↓

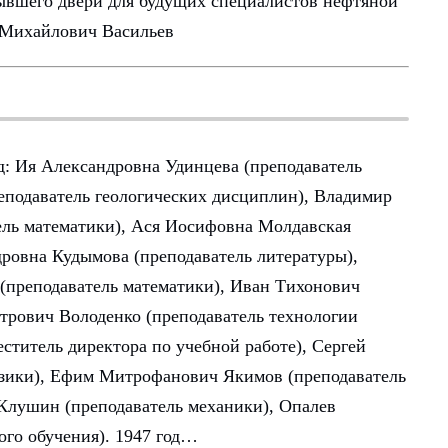
ывшего двери для будущих специалистов нефтяной
р Михайлович Васильев
д: Ия Александровна Удинцева (преподаватель
еподаватель геологических дисциплин), Владимир
ель математики), Ася Иосифовна Молдавская
дровна Кудымова (преподаватель литературы),
(преподаватель математики), Иван Тихонович
етрович Володенко (преподаватель технологии
ститель директора по учебной работе), Сергей
изики), Ефим Митрофанович Якимов (преподаватель
Клушин (преподаватель механики), Опалев
ого обучения). 1947 год…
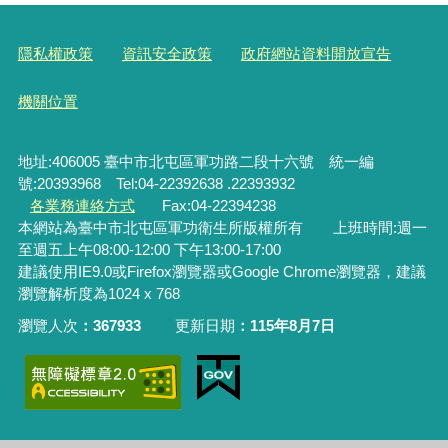
隱私權政策
資訊安全政策
政府網站資料開放宣告
機關位置
地址:406005 臺中市北屯區軍功路二段十六號 統一編
號:20393968 Tel:04-22392638 .22393932
各業務連絡方式
Fax:04-22394238
本網站為臺中市北屯區軍功衛生所版權所有 上班時間:週一
至週五上午08:00-12:00 下午13:00-17:00
建議使用IE9.0或Firefox瀏覽器或Google Chrome瀏覽器，建議
瀏覽解析度為1024 x 768
瀏覽人次
367933
更新日期
115年8月7日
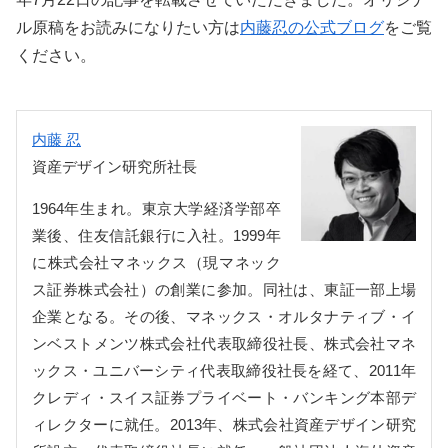
ル原稿をお読みになりたい方は
内藤忍の公式ブログ
をご覧
ください。
内藤 忍
資産デザイン研究所社長
1964年生まれ。東京大学経済学部卒
業後、住友信託銀行に入社。1999年
に株式会社マネックス（現マネック
ス証券株式会社）の創業に参加。同社は、東証一部上場
企業となる。その後、マネックス・オルタナティブ・イ
ンベストメンツ株式会社代表取締役社長、株式会社マネ
ックス・ユニバーシティ代表取締役社長を経て、2011年
クレディ・スイス証券プライベート・バンキング本部デ
ィレクターに就任。2013年、株式会社資産デザイン研究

↑

- _ASSIGNED TASK_:
Please transcribe every line of text in the listing above word for word, leaving out the pictures.

- _TASK RESPONSE_:
ывшего двери для будущих специалистов нефтяной
р Михайлович Васильев
д: Ия Александровна Удинцева (преподаватель
еподаватель геологических дисциплин), Владимир
ель математики), Ася Иосифовна Молдавская
дровна Кудымова (преподаватель литературы),
(преподаватель математики), Иван Тихонович
етрович Володенко (преподаватель технологии
ститель директора по учебной работе), Сергей
изики), Ефим Митрофанович Якимов (преподаватель
Клушин (преподаватель механики), Опалев
ого обучения). 1947 год…
隱私權政策
資訊安全政策
政府網站資料開放宣告
機關位置
地址:406005 臺中市北屯區軍功路二段十六號 統一編
號:20393968 Tel:04-22392638 .22393932
各業務連絡方式
Fax:04-22394238
本網站為臺中市北屯區軍功衛生所版權所有 上班時間:週一
至週五上午08:00-12:00 下午13:00-17:00
建議使用IE9.0或Firefox瀏覽器或Google Chrome瀏覽器，建議
瀏覽解析度為1024 x 768
瀏覽人次
367933
更新日期
115年8月7日
ル原稿をお読みになりたい方は
内藤忍の公式ブログ
をご覧
ください。
内藤 忍
資産デザイン研究所社長
1964年生まれ。東京大学経済学部卒
業後、住友信託銀行に入社。1999年
に株式会社マネックス（現マネック
ス証券株式会社）の創業に参加。同社は、東証一部上場
企業となる。その後、マネックス・オルタナティブ・イ
ンベストメンツ株式会社代表取締役社長、株式会社マネ
ックス・ユニバーシティ代表取締役社長を経て、2011年
クレディ・スイス証券プライベート・バンキング本部デ
ィレクターに就任。2013年、株式会社資産デザイン研究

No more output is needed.